Selected extract.

▼

The basic formulation of the dough includes flour, water, salt, sugar, and bakers' yeast (PINHO; MACHADO; FURLONG, 2001). The pizza dough is a significant fraction of the product and its appearance, texture, and taste are important attributes for its acceptance by consumers and identification (WANG et al., 2005).

Wheat flour is a structural component and an essential ingredient for obtaining the dough thus presenting a key role in the quality of baked foods due to its ability of forming extensive and elastic dough that retains carbon dioxide and expands (GAN; ELLIS; SCHOFIELD, 1995). The process steps responsible for gas retention and increased dough volume are: mixing and forming the dough, dividing and molding, fermenting, rolling, and baking. These steps are designed to develop the dough, forming a sponge-like structure, and stabilize the porous structure during baking (SCANLON; ZGHAL, 2001).

Fermentation promotes aeration of the dough (DOBRASZCZYK; MORGENSTERN, 2003) through the generation of carbon dioxide in the aqueous phase of the dough that diffuses int the alveoli thus generating an excess internal pressure that forces expansion. The stabilization of the alveoli determines the structure and the volume of the dough (AUTIO; LAURIKAINEM, 1997).

▲

Information supplied.

▼

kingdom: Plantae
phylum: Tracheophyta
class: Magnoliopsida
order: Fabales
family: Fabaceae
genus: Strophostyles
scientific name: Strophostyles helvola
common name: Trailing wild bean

▲
▼

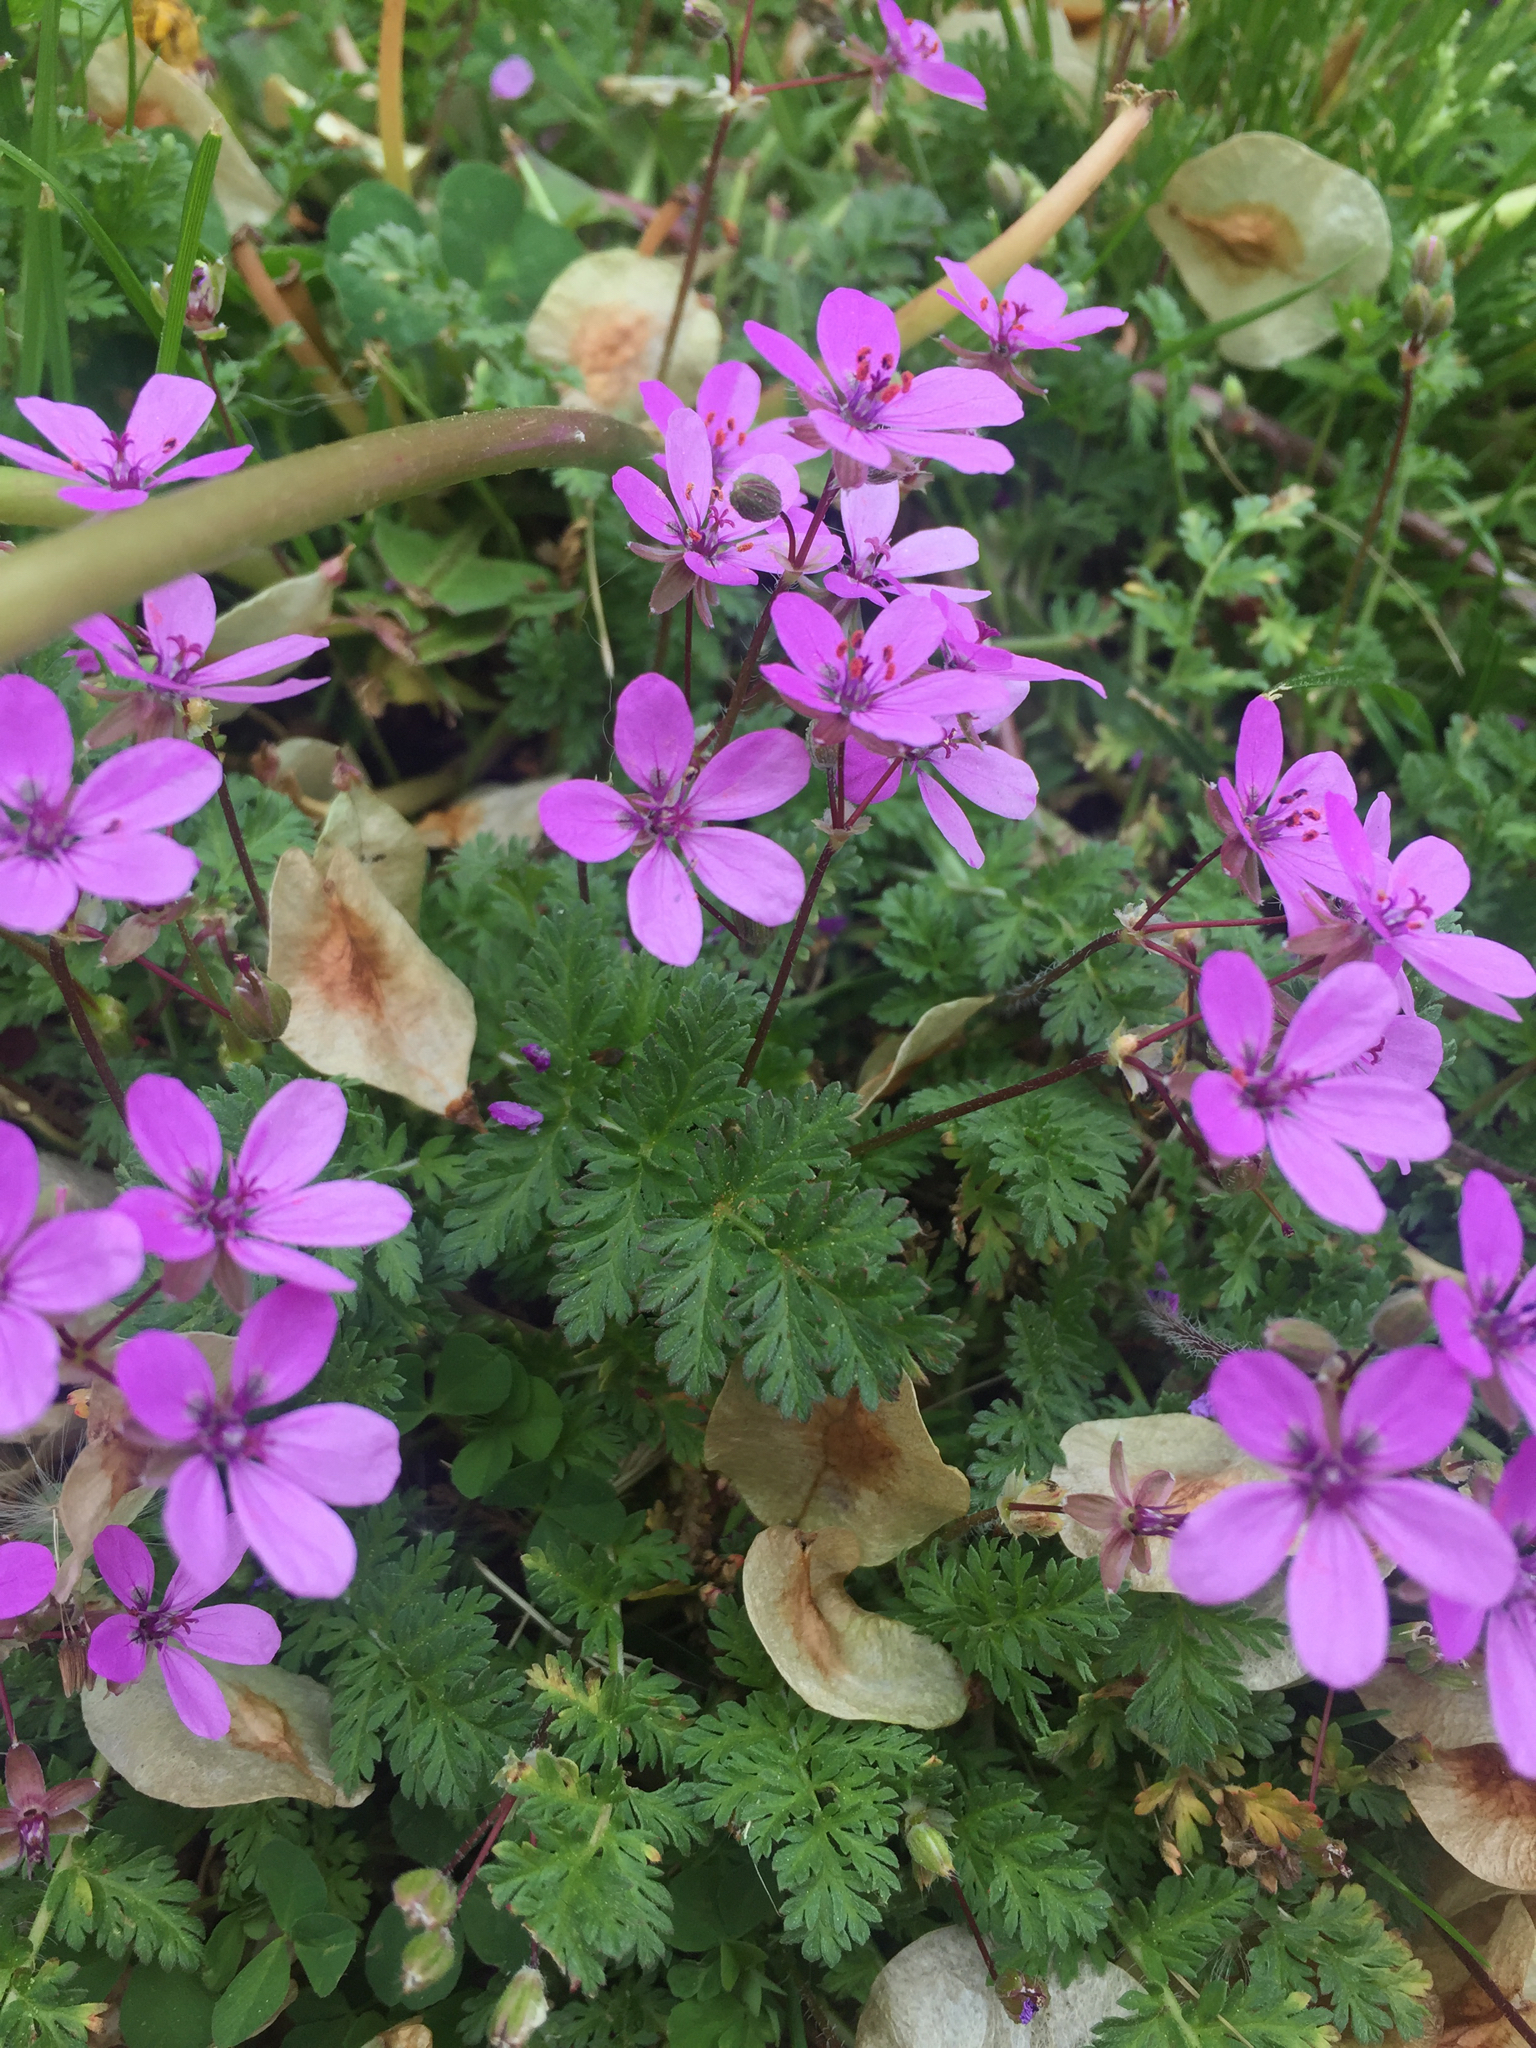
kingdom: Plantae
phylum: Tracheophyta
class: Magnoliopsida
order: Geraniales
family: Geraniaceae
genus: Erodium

▲

Stated goal A. Reproduce the pizza dough passage starting with "The basic formulation" and going on through "et al., 2005).", switching "consumers" to "buyers".
Stated goal B. Summarize the pizza dough passage in two sentences.
Stated goal C. According to the pizza dough passage, which ingredients make up the basic formulation of the dough?

Correct output A.
The basic formulation of the dough includes flour, water, salt, sugar, and bakers' yeast (PINHO; MACHADO; FURLONG, 2001). The pizza dough is a significant fraction of the product and its appearance, texture, and taste are important attributes for its acceptance by buyers and identification (WANG et al., 2005).

Correct output B. Pizza dough is made from flour, water, salt, sugar, and bakers' yeast, and wheat flour plays a key role because it forms an elastic dough that retains carbon dioxide and expands. Steps such as mixing, fermenting, and baking develop a sponge-like structure, while fermentation produces carbon dioxide whose internal pressure expands the dough, and the stabilized alveoli determine its structure and volume.

Correct output C. Flour, water, salt, sugar, and bakers' yeast.